One method to produce a silica aerogel uses a modified Stöber process and supercritical drying. The product appears translucent with a blue tinge as a consequence of Rayleigh scattering; when placed in front of a light source, the transmitted light becomes yellowish because the blue one has been scattered. This aerogel has a surface area of 700 m^{2}⋅g^{−1} and a density of 0.040 g⋅cm^{−3}; by way of contrast, the density of air is 0.0012 g⋅cm^{−3} (at 15 °C and 1 atm).

Silica aerogels held 15 entries for materials properties in the Guinness World Records in 2011, including for best insulator and lowest-density solid, though aerographite took the latter title in 2012.

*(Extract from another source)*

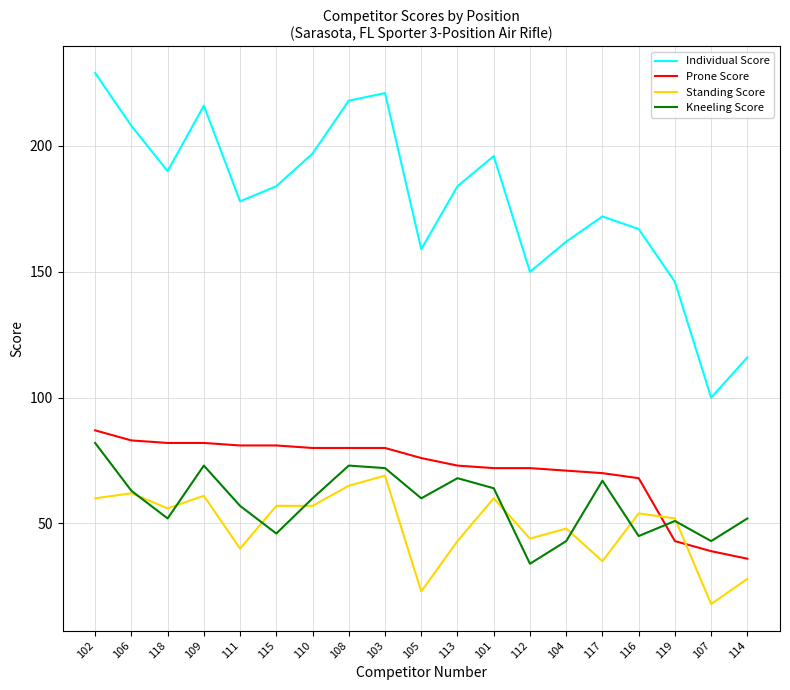

Reading right to left, list all the values displayed in this chart.

Individual Score: 116	100	146	167	172	162	150	196	184	159	221	218	197	184	178	216	190	208	229
Prone Score: 36	39	43	68	70	71	72	72	73	76	80	80	80	81	81	82	82	83	87
Standing Score: 28	18	52	54	35	48	44	60	43	23	69	65	57	57	40	61	56	62	60
Kneeling Score: 52	43	51	45	67	43	34	64	68	60	72	73	60	46	57	73	52	63	82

Aerographene, with a density of just 13% of that of room temperature air and less dense than helium gas, became the lowest-density solid yet developed in 2013. Stöber-like methods have been applied in the preparation of aerogels in non-silica systems. NASA has developed silica aerogels with a polymer coating to reinforce the structure, producing a material roughly two orders of magnitude stronger for the same density, and also polymer aerogels, which are flexible and can be formed into a bendable thin film.

=== Colloidal silica ===
Colloidal silica is widely used in metal casting.

=== Synthetic opals ===
Stöber process may be used to produce spherical particles to grow lustrous opal mineraloids. (Note: At least two researches have reported.)